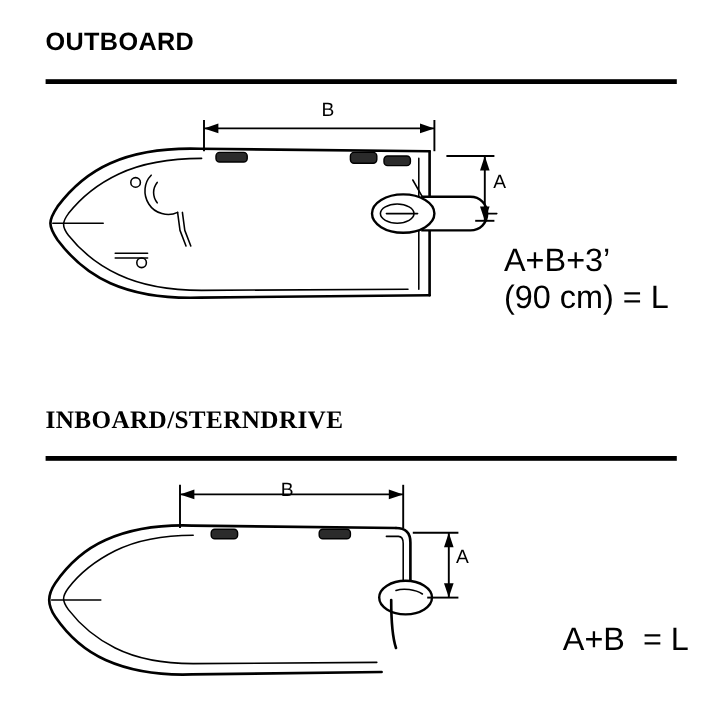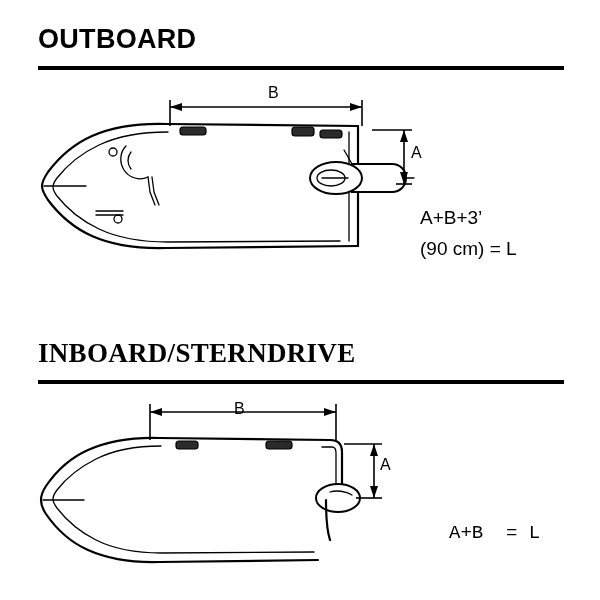"OUTBOARD" .section-title { font-size: 27px -> 21px }
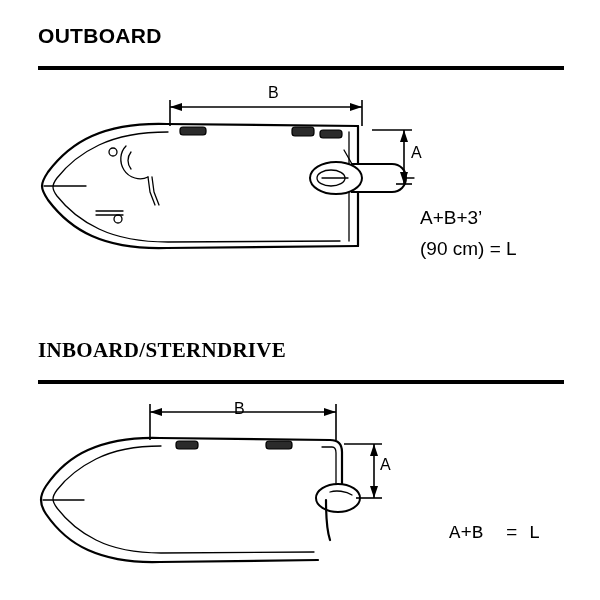"A+B+3’" .formula { font-size: 19px -> 27px }
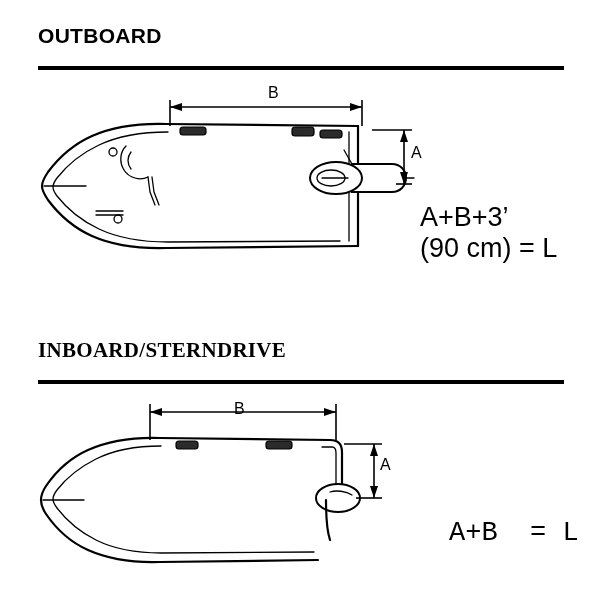"A+B = L" div.formula { font-family: Liberation Mono, monospace -> none; left: 449px -> 469px }
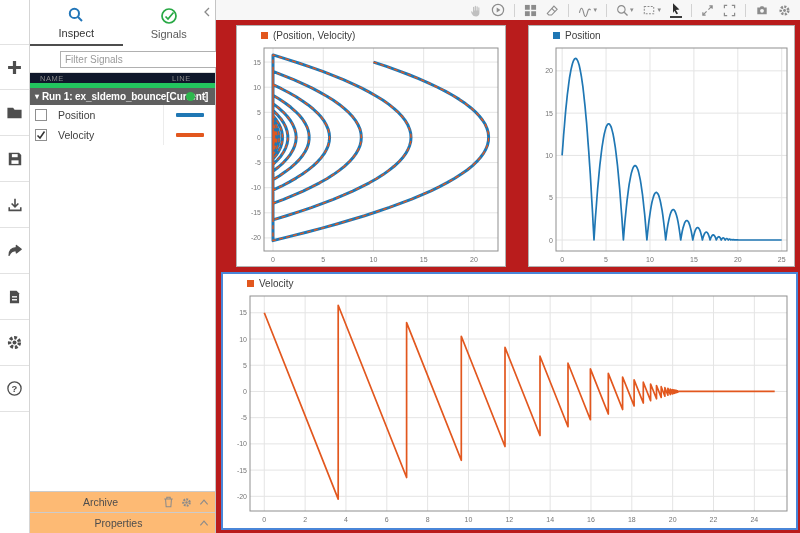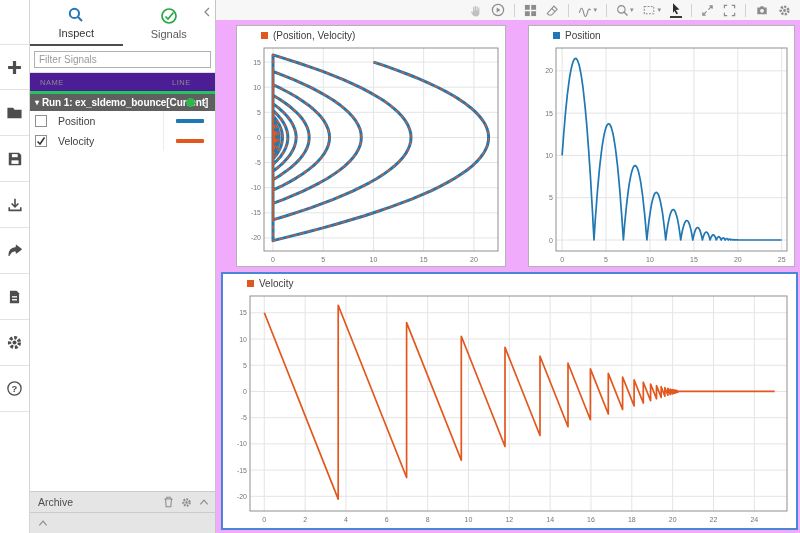"(Position, Velocity)" .canvas { background: #f0abfc -> #b91c1c }
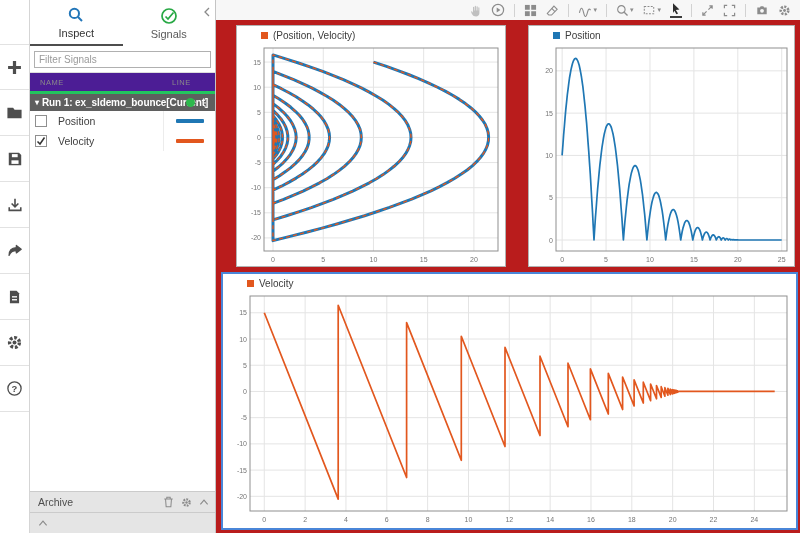"Filter Signals" .filter-row input { margin-left: none -> 26px }
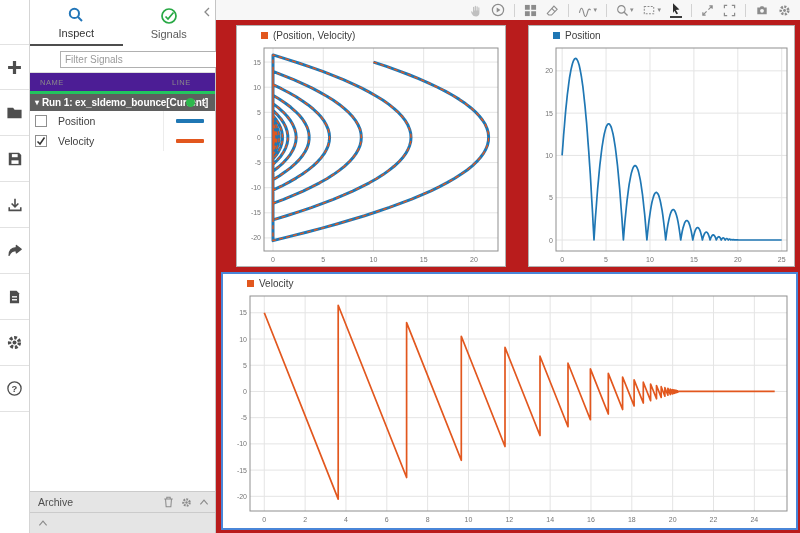"NAME" .grid-header { background: #4c1d95 -> #0f172a; border-bottom: 3px solid #22c55e -> 5px solid #22c55e; height: 22px -> 16px }
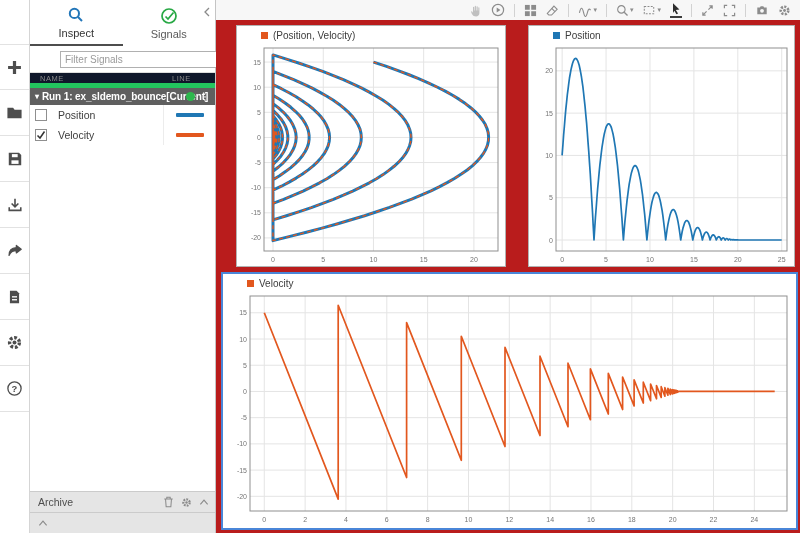"Archive" .bottom-bar { background: #e5e5e5 -> #fdba74; text-align: none -> center }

[Brief]
Repeat the listing above in full, exactly, and omit its pictures.

[Answer box]
"OUTBOARD" .section-title { font-size: 27px -> 21px }
"A+B+3’" .formula { font-size: 19px -> 27px }
"A+B = L" div.formula { font-family: Liberation Mono, monospace -> none; left: 449px -> 469px }
"(Position, Velocity)" .canvas { background: #f0abfc -> #b91c1c }
"Filter Signals" .filter-row input { margin-left: none -> 26px }
"NAME" .grid-header { background: #4c1d95 -> #0f172a; border-bottom: 3px solid #22c55e -> 5px solid #22c55e; height: 22px -> 16px }
"Archive" .bottom-bar { background: #e5e5e5 -> #fdba74; text-align: none -> center }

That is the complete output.